Award-winning director Brillante Mendoza’s new flick — the horror film “Bahay na Pula” from Vivamax — is a cross between a trademark Mendoza film and a conventional horror jump-scare. But at the end of the day, it’s all about fully comprehending and appreciating the filmmaker’s vision for the horror genre.
Direk Brillante Mendoza’s group stuck to the traditional three-act structure, with the couple, Jane and Raffy (played by Julia Barreto and Xian Lim, respectively) going to an ancestral house held by their family to with the intention to inspect and later on, sell it.
However, supernaturals came into contact with the characters in an indirect manner in order to prevent the house from being sold. A big thumbs up for combining the Japanese occupation concept with the contemporary narrative.
Marco Gumabao (who plays Roger) has already been stereotyped as a third man and support role not only in Bahay na Pula but also in another Vivamax film, “Parang Kayo Pero Hindi.” However, the relevance of his new supporting role in the movie could well be doubted if the audience only saw his performance at the 75 percent time stamp.
Erlinda Villalobos, who is known to moviegoers as the perennially nice neighbor in the mainstream cinema, deserves praise. Mendoza gave her the opportunity to add color to the plot of Bahay na Pula.
In a typical movie experience, the mind is conditioned to believe that there is something to be afraid of when viewing a horror picture. Darkness, isolation, and a final destination plant and pay-off scene will provide the typical spectator with a very immersive experience.
Barreto said that despite knowing the scene, she was still hiding her eyes because of the scare.
It’s also nice to see the supernatural incubus persona in the film as a supernatural entity.
Watching Bahay na Pula is like viewing a 2007 Brillante Mendoza film with higher-tech graphics and production values.

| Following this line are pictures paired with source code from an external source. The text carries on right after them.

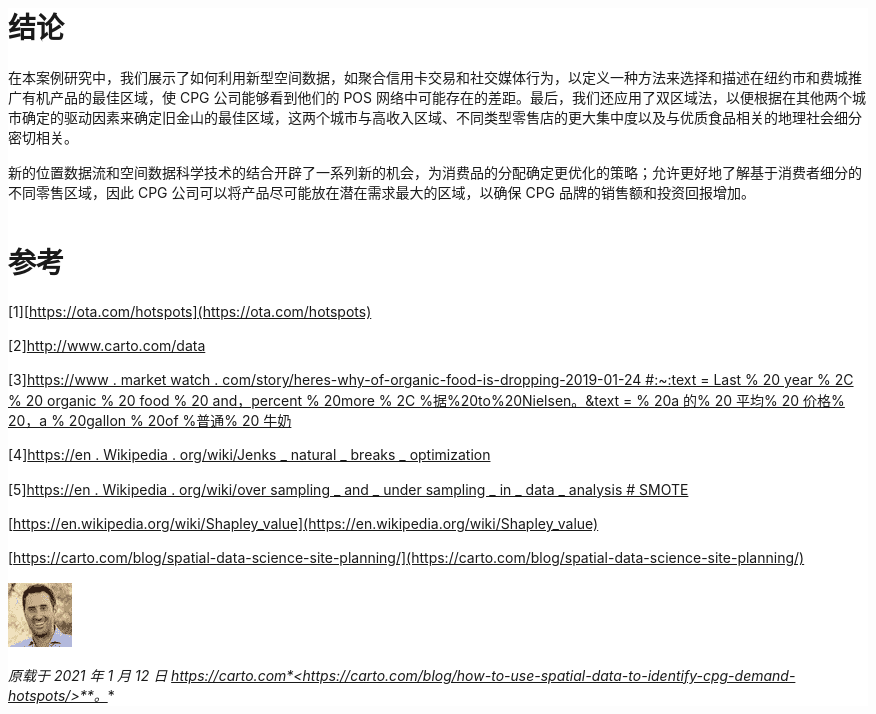 # 结论

在本案例研究中，我们展示了如何利用新型空间数据，如聚合信用卡交易和社交媒体行为，以定义一种方法来选择和描述在纽约市和费城推广有机产品的最佳区域，使 CPG 公司能够看到他们的 POS 网络中可能存在的差距。最后，我们还应用了双区域法，以便根据在其他两个城市确定的驱动因素来确定旧金山的最佳区域，这两个城市与高收入区域、不同类型零售店的更大集中度以及与优质食品相关的地理社会细分密切相关。

新的位置数据流和空间数据科学技术的结合开辟了一系列新的机会，为消费品的分配确定更优化的策略；允许更好地了解基于消费者细分的不同零售区域，因此 CPG 公司可以将产品尽可能放在潜在需求最大的区域，以确保 CPG 品牌的销售额和投资回报增加。

# 参考

[1][https://ota.com/hotspots](https://ota.com/hotspots)

[2]http://www.carto.com/data

[3][https://www . market watch . com/story/heres-why-of-organic-food-is-dropping-2019-01-24 #:~:text = Last % 20 year % 2C % 20 organic % 20 food % 20 and，percent % 20more % 2C %据%20to%20Nielsen。&text = % 20a 的% 20 平均% 20 价格% 20，a % 20gallon % 20of %普通% 20 牛奶](https://www.marketwatch.com/story/heres-why-prices-of-organic-food-are-dropping-2019-01-24#:~:text=Last%20year%2C%20organic%20food%20and,percent%20more%2C%20according%20to%20Nielsen.&text=The%20average%20price%20for%20a,a%20gallon%20of%20regular%20milk)

[4][https://en . Wikipedia . org/wiki/Jenks _ natural _ breaks _ optimization](https://en.wikipedia.org/wiki/Jenks_natural_breaks_optimization)

[5][https://en . Wikipedia . org/wiki/over sampling _ and _ under sampling _ in _ data _ analysis # SMOTE](https://en.wikipedia.org/wiki/Oversampling_and_undersampling_in_data_analysis#SMOTE)

[https://en.wikipedia.org/wiki/Shapley_value](https://en.wikipedia.org/wiki/Shapley_value)

[https://carto.com/blog/spatial-data-science-site-planning/](https://carto.com/blog/spatial-data-science-site-planning/)

![](img/b095e76d8aef5fe43e72a1f52bf75bd8.png)

*原载于 2021 年 1 月 12 日 https://carto.com*<https://carto.com/blog/how-to-use-spatial-data-to-identify-cpg-demand-hotspots/>**。**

Though there is a perception that he has little skillset in horror, he explained that the charm of this genre is in the post-production phase —when cuts, sound, music and special effects are used to enhance the film’s terrifying quality.
Mendoza studied advertising at the University of Santo Tomas, which explains why the authenticity of the mise-en-scene in this film, from the foot soldiers’ uniforms to the blood effects and the texture of the Bahay na Pula, is highly important to him.
Finally, it was said that there was no real dialogue script, simply a sequence treatment that covered the scene’s description and objective. According to Mendoza, it is a challenge for the actors to improvise and adlib a conversation so that everything flows effortlessly. Like his film “Kinatay,” which has a screenplay of only 16 pages. If not correctly organized, the style’s drawback would be overthrowing each other’s lines.
Before watching Bahay na Pula it is recommended to watch at least a couple of Mendoza’s movies for appreciation. This is not the scenario for those seeking a Hollywood blueprint, but rather a Cannes-caliber picture with a unique director’s vision.